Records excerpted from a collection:
========================
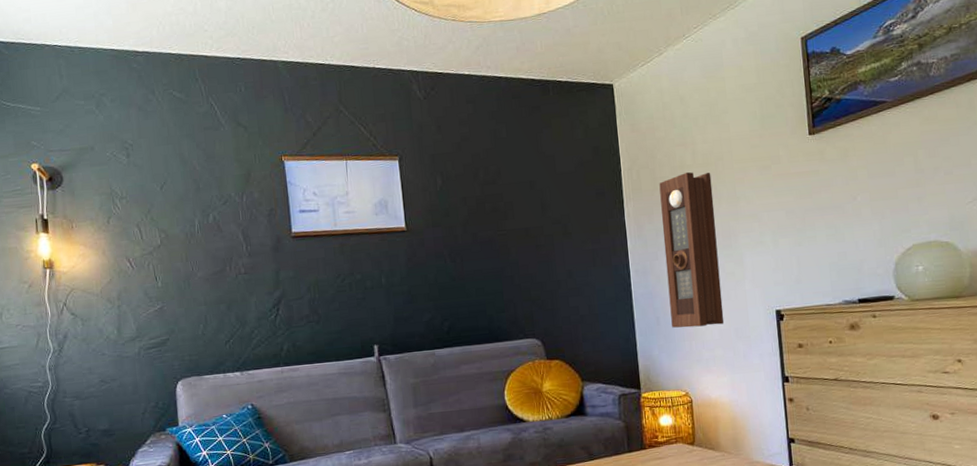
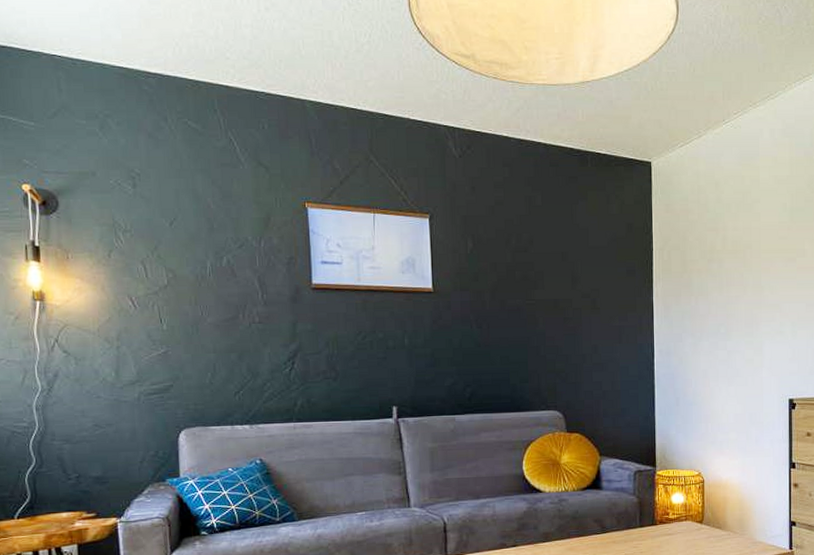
pendulum clock: present [659,172,725,328] -> none [688,258,740,410]

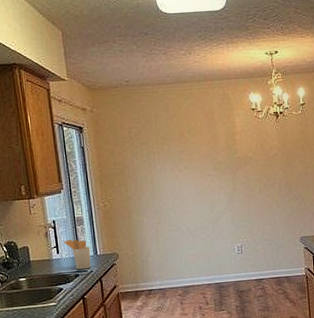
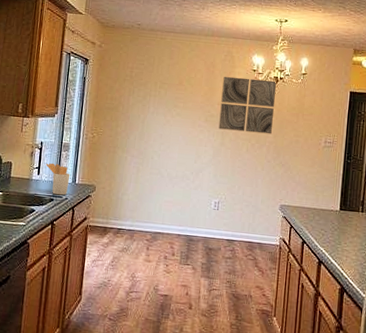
wall art: none [224,116,281,175] -> present [218,76,277,134]

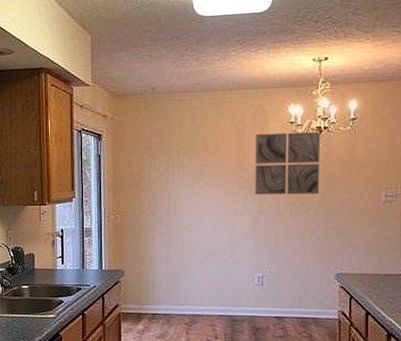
utensil holder: present [46,163,70,196] -> none [69,250,96,284]

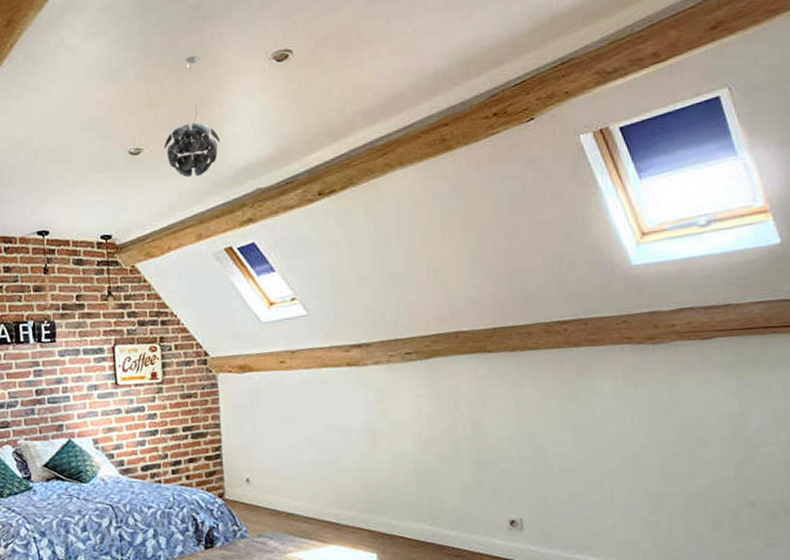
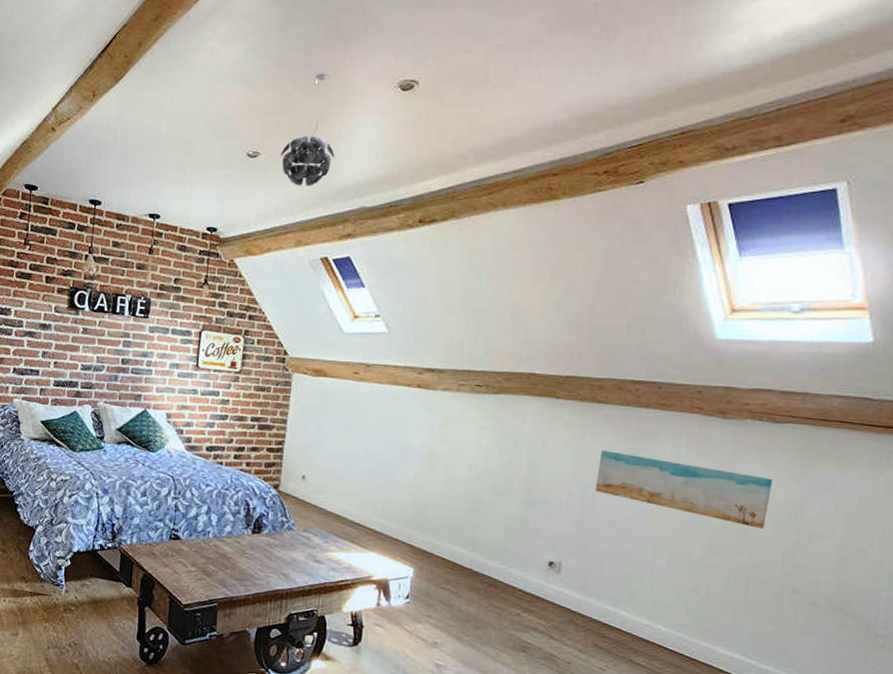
wall art: none [540,396,712,449] -> present [594,450,773,529]

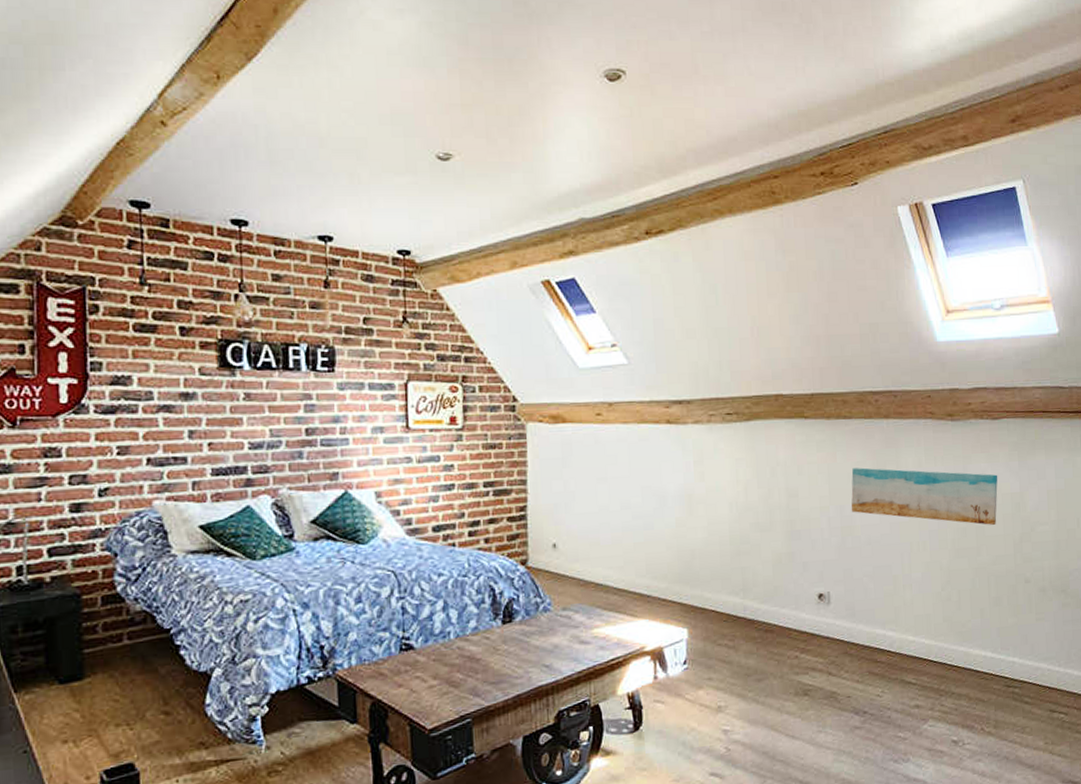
pendant light: present [281,73,335,186] -> none [478,57,543,195]

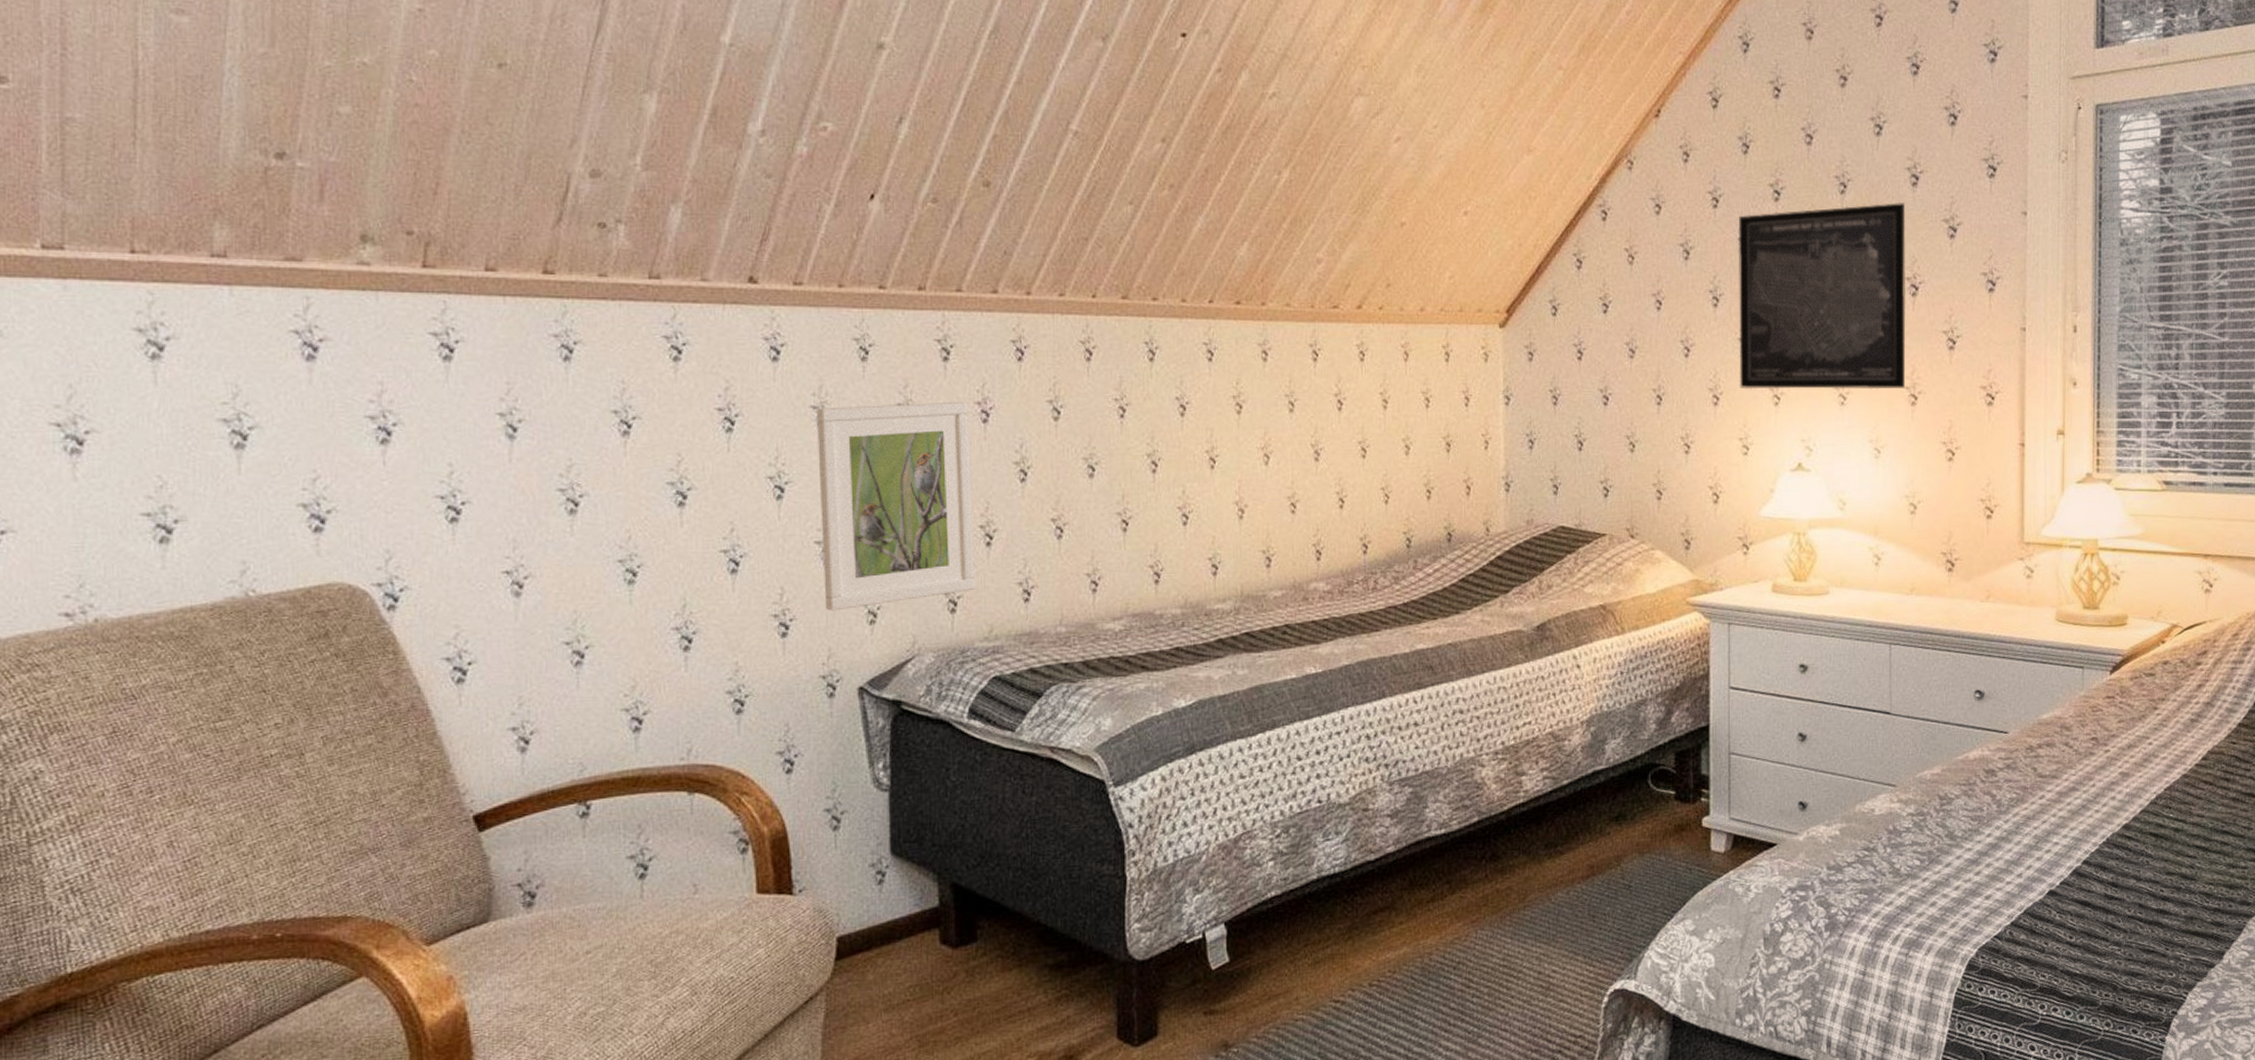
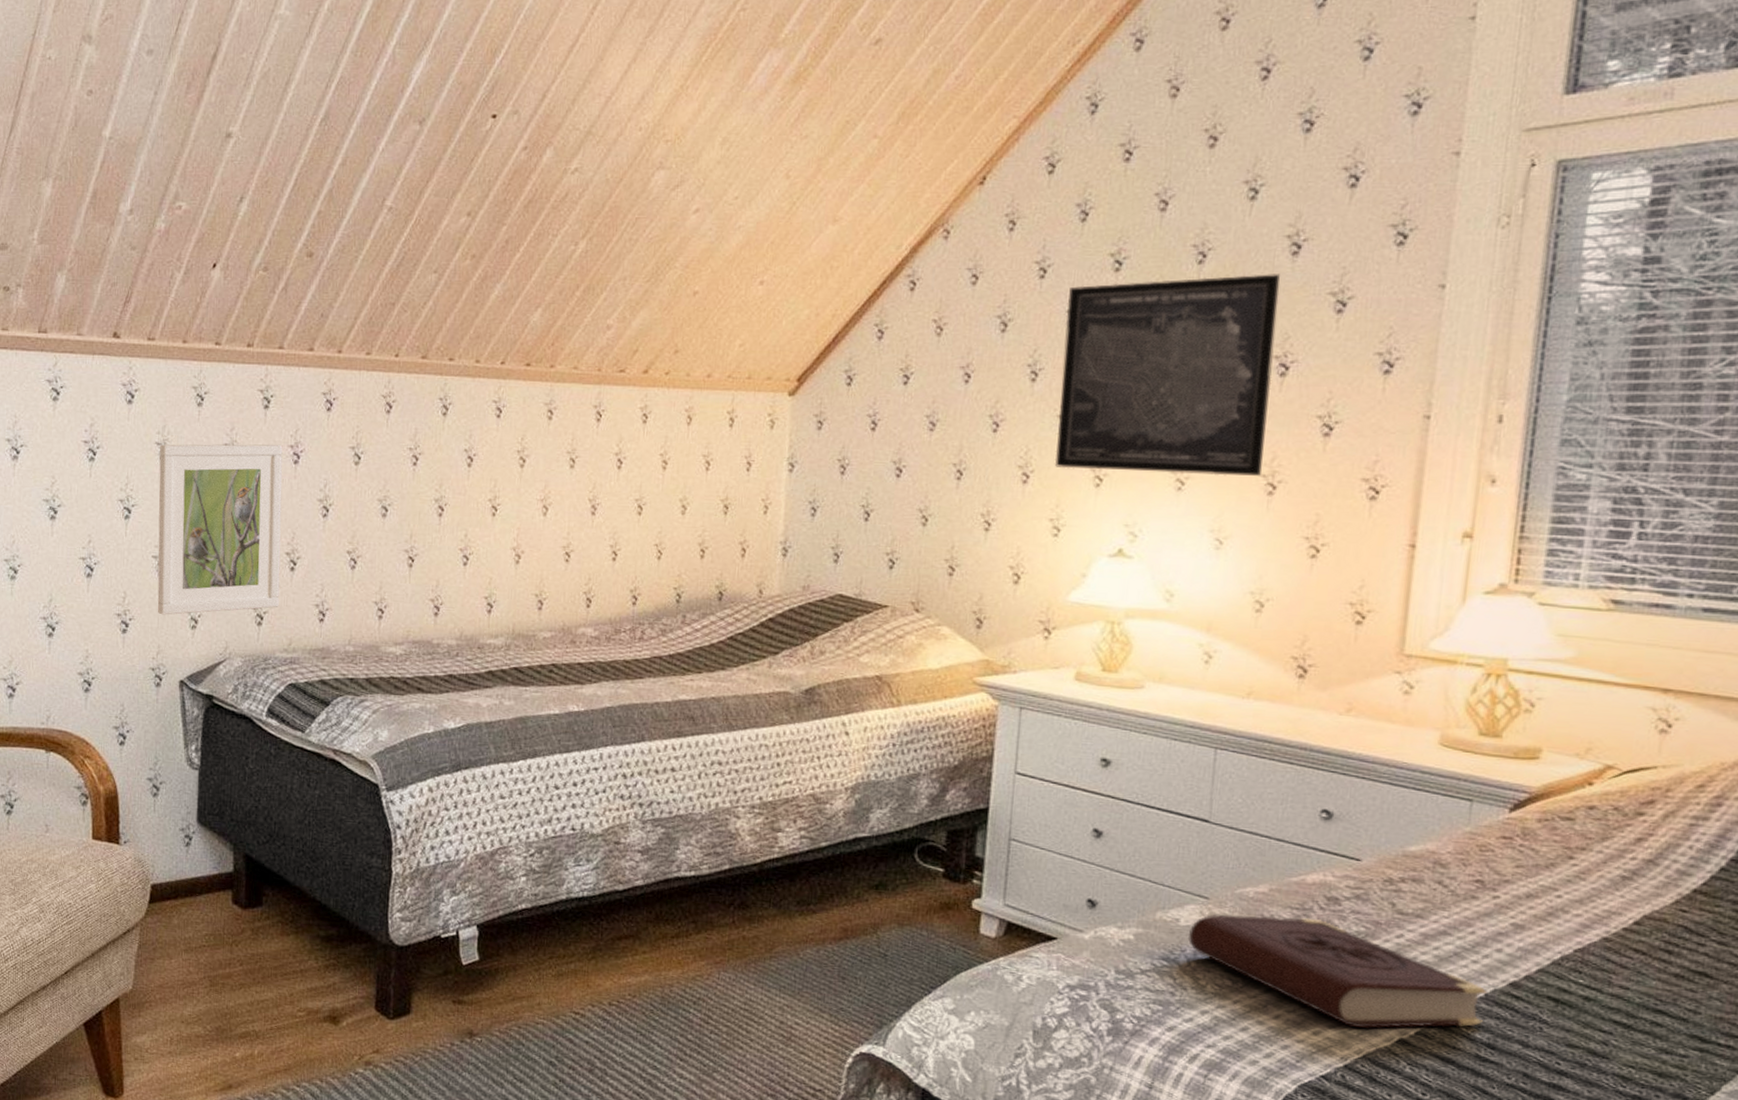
book: none [1882,791,2108,886] -> present [1187,914,1488,1029]

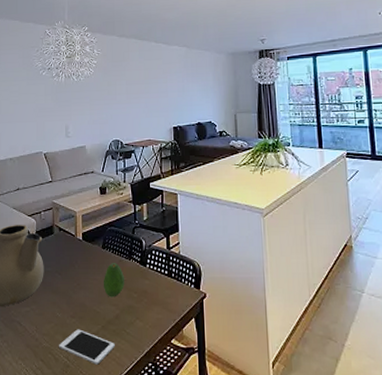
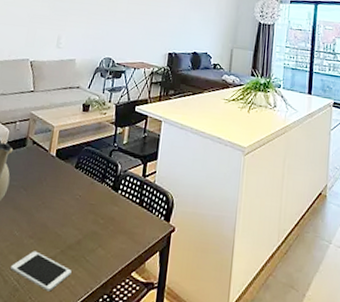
fruit: present [103,263,125,297] -> none [69,184,94,221]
========================
**TRY IT**
Only the text of the records belongs in your answer, repeated exactly; the pictures stay out.

**TASK RESULT**
pendulum clock: present [659,172,725,328] -> none [688,258,740,410]

wall art: none [224,116,281,175] -> present [218,76,277,134]

utensil holder: present [46,163,70,196] -> none [69,250,96,284]

wall art: none [540,396,712,449] -> present [594,450,773,529]

pendant light: present [281,73,335,186] -> none [478,57,543,195]

book: none [1882,791,2108,886] -> present [1187,914,1488,1029]

fruit: present [103,263,125,297] -> none [69,184,94,221]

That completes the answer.